Numa nota de imprensa de 28 de Junho de 2023, a CDU frisava que o investimento realizado nos seis anos de mandato PS era «manifestamente insuficiente, particularmente ao nível da renovação das redes de água e do saneamento». E salientava: «É esta realidade [...] que tem vindo a provocar as variadíssimas roturas um pouco por todo o lado, com o inevitável prejuízo de elevadas perdas de água, e grave penalização para a população e para a sustentabilidade dos próprios SMAS.»

No documento intitulado «É urgente inverter o caminho de desinvestimento nos SMAS de Almada», a coligação PCP-PEV (CDU) admitia ainda que «o fraquíssimo investimento nas redes repete-se na aquisição e manutenção de máquinas, equipamentos e ferramentas em áreas essenciais, como o abastecimento público da água e sobretudo nas áreas de tratamento de águas residuais».

Em contraciclo com o desinvestimento na gestão e conservação das redes de abastecimento, a Câmara de Almada procedeu nesse mesmo ano a um aumento brutal do preço da água, com subidas de 50% nalgumas tarifas, uma revisão aprovada com votos a favor de PS e PSD, a abstenção do BE e votos contra dos eleitos da CDU. Numa altura em que o aumento generalizado dos preços já asfixiava o orçamento das famílias, o então presidente do Conselho de Administração dos SMAS, José Pedro Ribeiro (PS), justificava o aumento com o facto de os «preços a fixar pelos serviços municipalizados não deverem ser inferiores aos custos directa e indirectamente prestados com o fornecimento desses bens». 

Almada é líder em perdas de água

«No lapso temporal de 2019 para 2023, em três por cada quatro concelhos, pouco ou nada foi feito para reabilitar condutas com mais de dez anos». A conclusão é da Deco Proteste, publicada num artigo de Maio de 2025, a partir das classificações atribuídas pela Entidade Reguladora dos Serviços de Águas e Resíduos (ERSAR) aos municípios que em 2023 mais litros de água perderam diariamente por ramal. Almada surgia em segundo lugar no ranking com 402 litros desperdiçados por ramal, tendo merecido nota negativa do regulador. Recentemente, o Governo destacou o município como o líder nacional em perdas de água, com mais de 35% da água distribuída perdida antes de chegar à casa dos almadenses.

Na reunião da Assembleia Municipal de Almada em que se fez a apreciação do relatório e contas de 2021 dos SMAS, a CDU alertava para a necessidade de realizar um conjunto de investimentos, nomeadamente na área de Almada Velha, sob pena de, «a breve prazo», ocorrerem roturas em série nas redes instaladas, e que em Outubro de 2017 tinham um projecto de intervenção pronto a implementar, mas que o Executivo de Inês de Medeiros terá esquecido na gaveta. Na análise feita aos concelhos com mais perdas de água, e tendo em conta a associação entre avarias e redes envelhecidas, a ERSAR concluiu que, entre 2019 e 2023, a Câmara Municipal de Almada reabilitou apenas 10,6 quilómetros de condutas (0,3%).

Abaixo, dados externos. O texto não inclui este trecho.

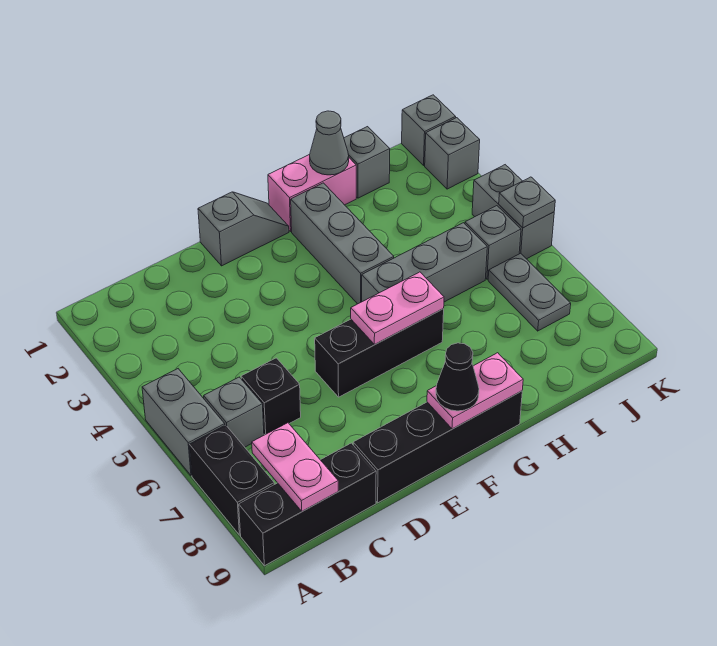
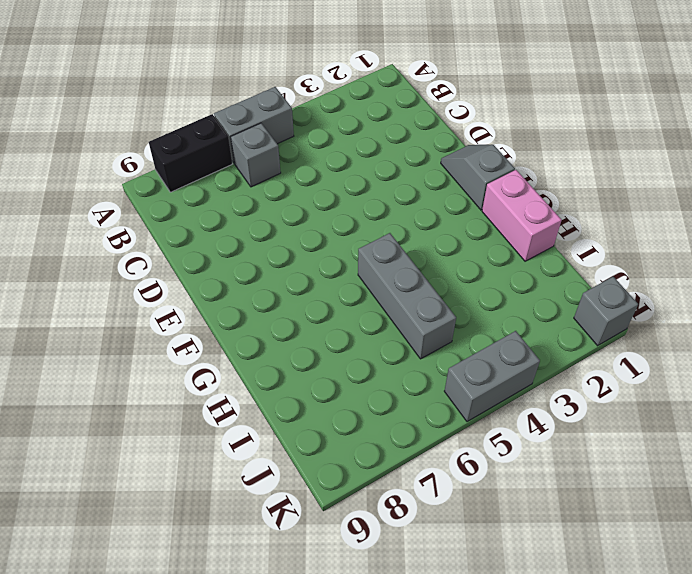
grey 1x2 slope [441,145,515,210] -> grey 1x2 slope turned to [198,192,289,266]
none -> black 1x3 brick [239,443,376,566]
none -> black 1x1 brick [241,358,301,435]
none -> black 1x4 brick [353,391,522,503]

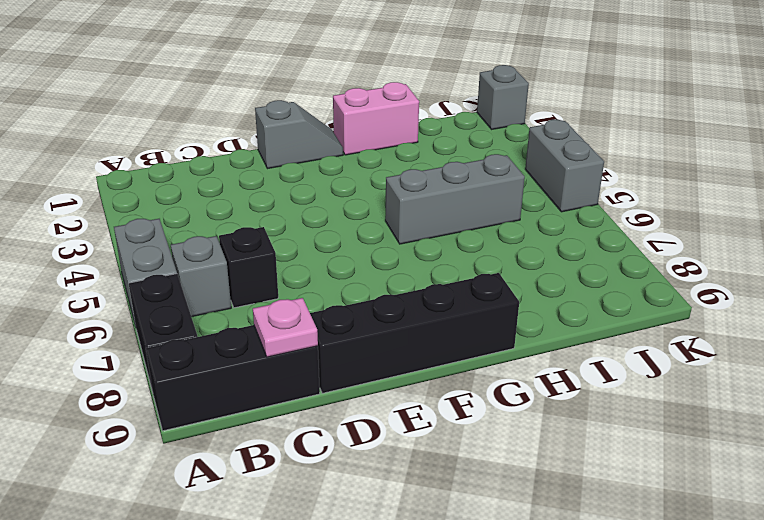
pink 1x1 plate [253,298,318,357] -> none
none -> black 1x3 brick [315,309,444,397]
none -> grey 1x3 brick [291,183,394,304]
none -> grey 1x1 brick [344,127,390,198]

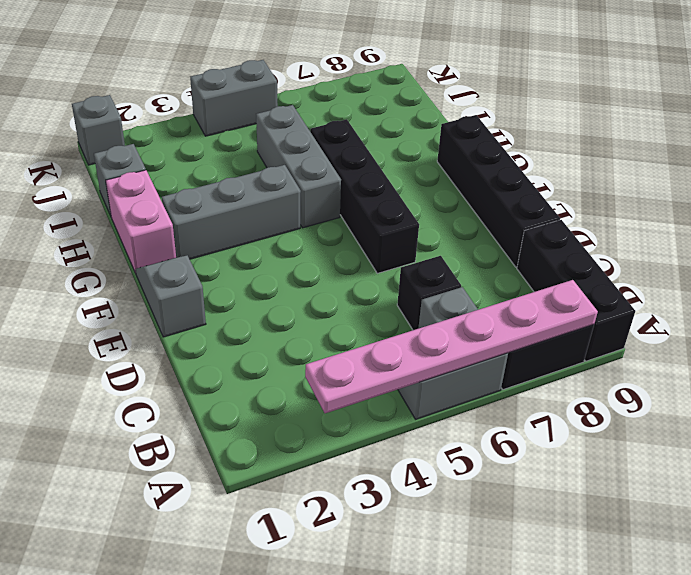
pink 1x6 plate [305,280,598,413] -> none
black 1x4 brick [310,119,419,273] -> black 1x3 brick [315,309,444,397]
none -> grey 1x1 brick [465,206,521,279]
none -> grey 1x2 plate [488,253,571,331]
none -> grey 1x1 brick [425,118,480,189]

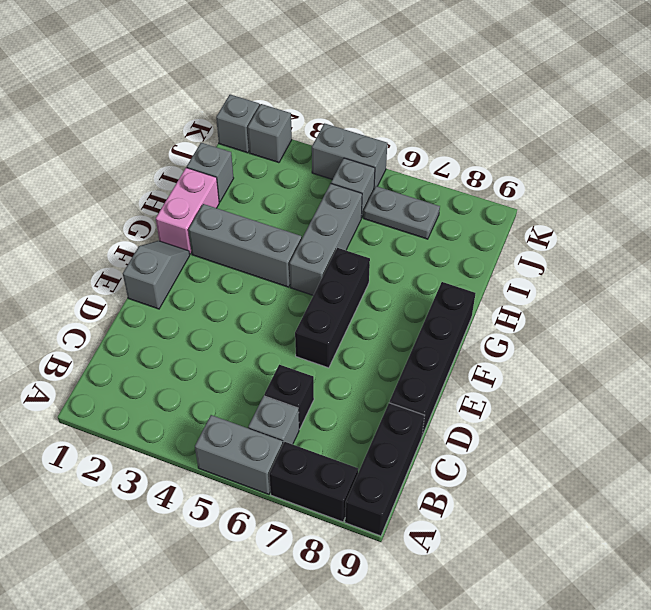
none -> pink 1x2 plate [252,423,338,511]
none -> pink 1x2 plate [351,272,444,344]
none -> pink 1x2 plate [427,353,523,429]

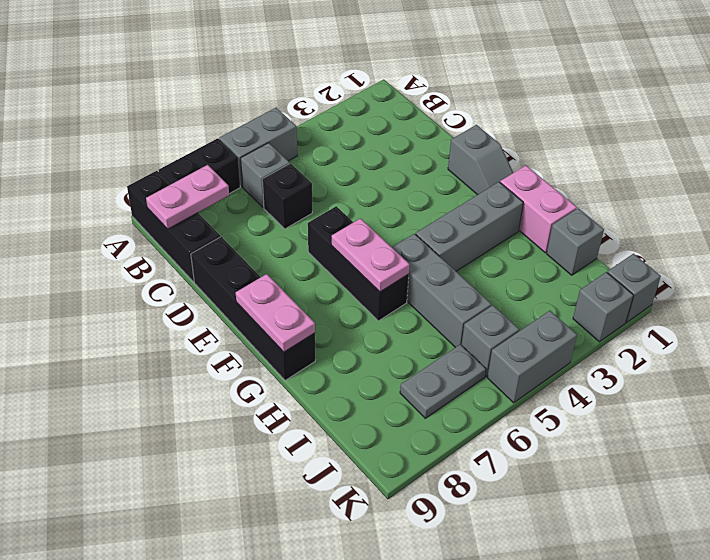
none -> grey 1x1 cone [310,111,349,175]
none -> grey 1x1 plate [499,177,555,228]
none -> black 1x1 cone [436,343,479,411]

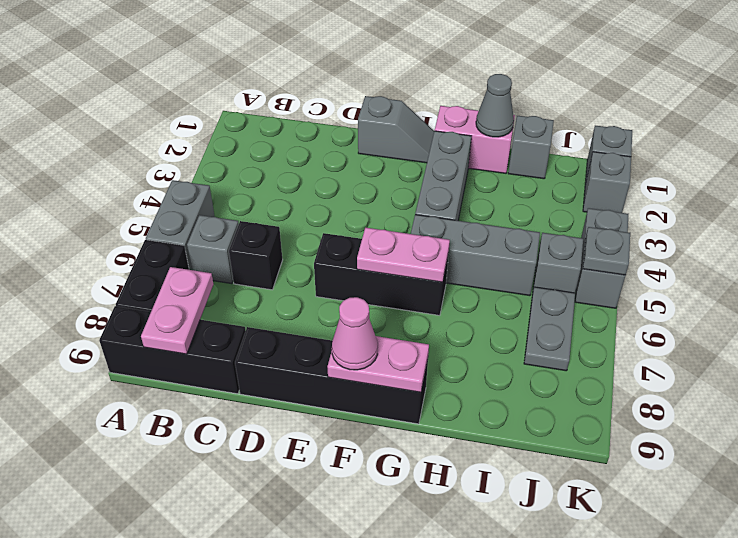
pink 1x1 cone [332,297,378,370] -> black 1x1 cone [436,343,479,411]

Não foram construídos reservatórios

No imediato e para atender à população submetida às falhas que vêm acontecendo desde a semana passada, a CDU assume que parte dos problemas mais urgentes vão ser minorados através de uma obra de furos de captação de água, mas adverte que o cenário vai exigir uma «resposta estrutural mais demorada e devidamente programada», atendendo a que nos últimos dez anos não foram construídos novos reservatórios. Por outro lado, denuncia que os indicadores de perda de água nas redes são «excessivamente altos», sendo que o número de rupturas anuais na rede adutora «duplicou» nos últimos oito anos.

O documento alerta ainda que, «para além da inadequação» do sistema face ao crescimento da população, «multiplicou-se o consumo público e privado desordenado e inadequado à capacidade da rede», com a CDU a reiterar que, «ao longo dos últimos anos [...], seja nas reuniões de Câmara seja nas Assembleias Municipais, criticou e alertou quem geria os Serviços Municipalizados de Água e Saneamento, o PS e o PSD, para a necessidade evidente de reverter a falta de investimento na rede de água».